**Exercise task 1**
Name every person mentioned in the text on the Saryara community.
**Exercise task 2**
Reproduce word for word the stretch of the Saryara text from "Saryara community found" through "of Tawi River.".

___ Extract provided

The Saryara's are a Hindu caste found in the Jammu and Kashmir. According to the 2001 Census of India, their population was 13,327. The Saryara's observe their annual congregation on 15 Āṣāḍha (as per Hindu calendar) in Bahu Fort at community's Devsathan, Mahatma Atma Ram Samadhi in Bahu Fort Jammu.

Origin 

The Saryara caste mainly found in the Indian administered area of Jammu and Kashmir.  They were traditionally follows Hindu ritual.   They are also found in other northern states of India and in Pakistan. In Pakistan Saryara's follows Muslim religion. According to the 2001 Census of India, in Jammu and Kashmir population of Saryara community was 13,327 with almost half of them are living in Bahu Fort, an old town situated along the banks of Jammu Tawi river. [2] The Saryara community observes their annual congregation on 15 Āṣāḍha (as per Hindu calendar) at community's Devsathan, Mahatma Atma Ram Samadhi situated in Bahu Fort, Jammu.
Saryara community found its linkage with Raja Bahu Lochan, ruler of the Jammu dynasty of Suryavanshi kings. Bahu was eldest among 18 sons of powerful Agnigarbha II. Raja Bahu is credited with establishing the Jammu city and building beautiful fort with temple inside at Bank of Tawi River. 
Later, Bahu's brother Jambu Lochan founded Jammu city on another bank of river and left Bahu Fort.

______
___ Data block

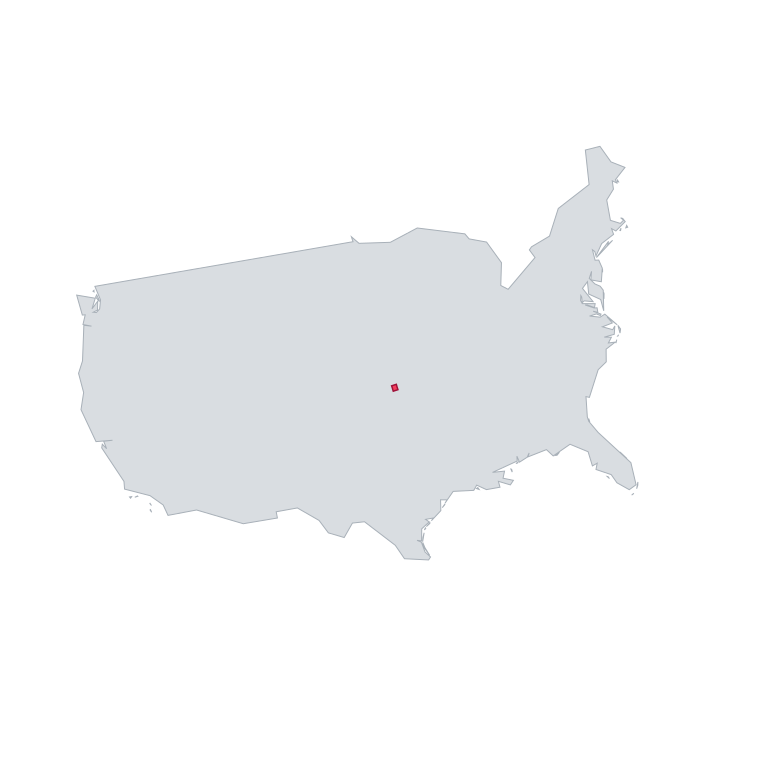 Coffey, Kansas, United States of America shown in context, rotated 342°
{"feature_id": "52423323B11370315418509", "entity_name": "Coffey", "entity_type": "district", "adm_level": 2, "iso_a3": "USA", "parent_name": "United States of America", "parent_adm1": "Kansas", "projection": "albers", "projection_center": [-95.754, 38.236], "detail": "fine", "context": "in_parent", "style": "filled", "palette": "rose", "viewbox_px": 768, "rotation_deg": 342, "n_neighbors": 0, "source": "geoboundaries", "source_scale": "gbopen_adm2", "svg_char_len": 3963}
<svg xmlns="http://www.w3.org/2000/svg" viewBox="0 0 768 768"><g transform="rotate(342 384 384)"><path d="M604.0,270.9L640.7,257.7L647.8,223.7L662.8,224.7L668.5,242.9L680.1,252.5L667.2,261.2L667.5,264.8L663.9,261.3L662.4,269.6L652.7,277.8L649.9,298.3L658.4,304.3L662.5,302.2L660.4,299.1L662.2,300.3L663.6,304.1L651.8,310.1L648.4,306.5L648.6,312.6L634.4,317.7L625.2,327.7L625.4,323.2L623.7,320.8L623.0,331.5L626.5,332.5L627.4,341.3L622.3,353.9L612.9,348.9L616.2,341.0L611.8,347.0L615.6,354.1L619.8,357.8L621.5,362.5L615.6,382.3L616.2,370.6L606.5,361.7L609.1,349.5L602.3,354.4L608.3,370.3L600.1,366.8L597.7,367.9L598.9,362.3L598.5,360.7L596.8,365.3L597.4,368.8L609.7,372.8L607.8,376.3L601.7,371.6L599.7,371.0L607.3,376.6L610.2,377.4L609.5,381.9L605.4,379.4L612.0,384.6L610.9,385.7L607.7,383.0L600.5,382.9L610.2,387.2L615.6,385.8L624.1,399.8L616.9,389.2L620.0,396.5L609.4,397.1L618.3,403.0L621.5,400.1L618.3,407.9L608.0,407.5L614.7,409.8L610.1,414.3L616.8,415.6L606.0,419.5L602.2,431.6L592.1,436.6L575.2,460.2L572.2,458.4L567.2,478.1L567.2,482.8L572.7,496.3L594.5,535.1L592.6,557.7L584.6,560.3L575.0,549.9L572.1,540.4L559.2,530.8L562.3,525.2L556.9,526.3L557.2,511.5L542.3,498.8L522.7,504.7L518.2,496.6L498.5,497.8L500.7,494.4L497.5,497.9L488.7,500.2L488.1,493.7L486.9,498.4L459.9,501.6L471.7,504.1L468.1,510.4L477.3,515.6L473.0,519.0L462.7,511.9L462.4,518.0L448.8,516.1L440.9,508.8L436.5,512.9L416.6,507.5L405.3,516.1L408.2,513.7L402.0,511.6L398.9,522.0L386.8,528.7L389.6,526.7L381.7,525.6L384.4,529.1L375.1,533.4L371.3,544.8L367.1,542.9L370.7,546.0L371.1,556.5L374.8,562.9L372.0,565.1L349.5,556.5L344.9,540.9L322.9,509.0L311.0,506.5L298.7,517.7L285.1,508.4L280.1,493.7L263.3,475.1L242.0,472.2L241.2,478.5L207.0,473.4L166.8,445.9L138.0,442.2L136.6,430.8L127.0,417.9L104.8,403.8L106.6,396.3L95.8,357.5L97.5,354.2L100.2,359.8L99.7,351.8L108.4,353.6L92.3,349.8L87.9,314.8L95.7,299.3L96.8,279.5L104.4,268.9L116.7,235.4L123.7,238.6L116.1,234.4L121.2,225.9L118.4,225.2L119.2,204.5L135.9,213.2L129.5,222.3L137.3,216.8L134.4,225.1L129.6,225.9L132.5,227.2L136.8,224.7L140.4,216.4L139.2,201.8L398.5,239.1L398.5,233.9L403.7,242.5L433.8,251.2L463.8,245.9L507.3,266.2L509.8,272.3L525.4,280.7L533.2,304.9L525.5,326.4L531.3,332.3L566.7,310.4L563.7,301.4L566.7,299.1L587.1,294.5L604.0,270.9ZM639.8,320.7L645.8,318.0L625.1,329.4L641.6,317.7L639.8,320.7ZM138.3,210.4L139.1,216.4L138.7,217.2L136.6,212.2L138.3,210.4ZM374.5,561.1L371.6,551.9L371.9,546.6L372.3,552.1L374.5,561.1ZM668.9,261.5L669.6,264.3L668.5,264.0L668.9,261.5ZM441.2,511.5L441.9,513.7L439.6,512.0L441.2,511.5ZM112.0,414.7L115.0,414.3L115.2,414.7L112.0,414.7ZM109.2,413.1L107.7,414.3L107.1,412.8L109.2,413.1ZM657.6,309.0L656.4,311.2L655.8,310.9L657.6,309.0ZM373.7,541.8L372.0,546.0L376.2,537.9L373.7,541.8ZM587.8,522.2L592.0,529.9L587.2,521.5L587.8,522.2ZM124.6,425.2L125.3,427.7L124.4,425.3L124.6,425.2ZM594.1,558.7L591.9,561.7L595.2,555.6L594.1,558.7ZM626.0,404.8L624.2,408.5L624.6,400.5L626.0,404.8ZM137.1,205.3L136.7,206.8L135.9,205.8L137.1,205.3ZM384.5,530.8L380.2,532.7L384.7,530.2L384.5,530.8ZM663.8,308.1L664.2,310.2L662.2,310.2L663.8,308.1ZM123.1,431.3L123.4,434.2L122.6,431.5L123.1,431.3ZM379.1,534.2L377.3,535.3L378.9,533.6L379.1,534.2ZM621.2,366.1L619.5,371.0L621.2,364.4L621.2,366.1ZM404.0,517.9L401.2,519.6L405.2,516.7L404.0,517.9ZM568.0,480.2L568.0,483.7L567.4,481.4L568.0,480.2ZM617.8,415.9L617.1,416.8L619.1,413.7L617.8,415.9ZM529.8,503.1L526.6,505.2L525.3,505.0L529.8,503.1ZM487.4,499.7L486.8,500.4L484.9,500.4L487.4,499.7ZM568.4,541.3L569.2,543.6L567.7,540.9L568.4,541.3ZM479.1,505.2L478.7,507.4L478.3,503.5L479.1,505.2ZM587.1,565.6L585.2,566.2L587.8,565.1L587.1,565.6ZM627.2,342.9L626.4,345.3L627.2,341.9L627.2,342.9ZM622.3,409.6L621.4,410.6L621.1,410.6L622.3,409.6Z" fill="#d9dde1" stroke="#a8b0b8" stroke-width="1"/><path d="M390.6,391.8L390.6,393.7L395.5,393.7L395.5,390.5L395.6,388.7L395.6,388.1L390.7,388.1L390.7,390.5L390.6,391.8Z" fill="#f43f5e" stroke="#9f1239" stroke-width="1.5"/></g></svg>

______

**Output 1**
Raja Bahu Lochan (also called Bahu), Agnigarbha II, Jambu Lochan, Mahatma Atma Ram

**Output 2**
Saryara community found its linkage with Raja Bahu Lochan, ruler of the Jammu dynasty of Suryavanshi kings. Bahu was eldest among 18 sons of powerful Agnigarbha II. Raja Bahu is credited with establishing the Jammu city and building beautiful fort with temple inside at Bank of Tawi River.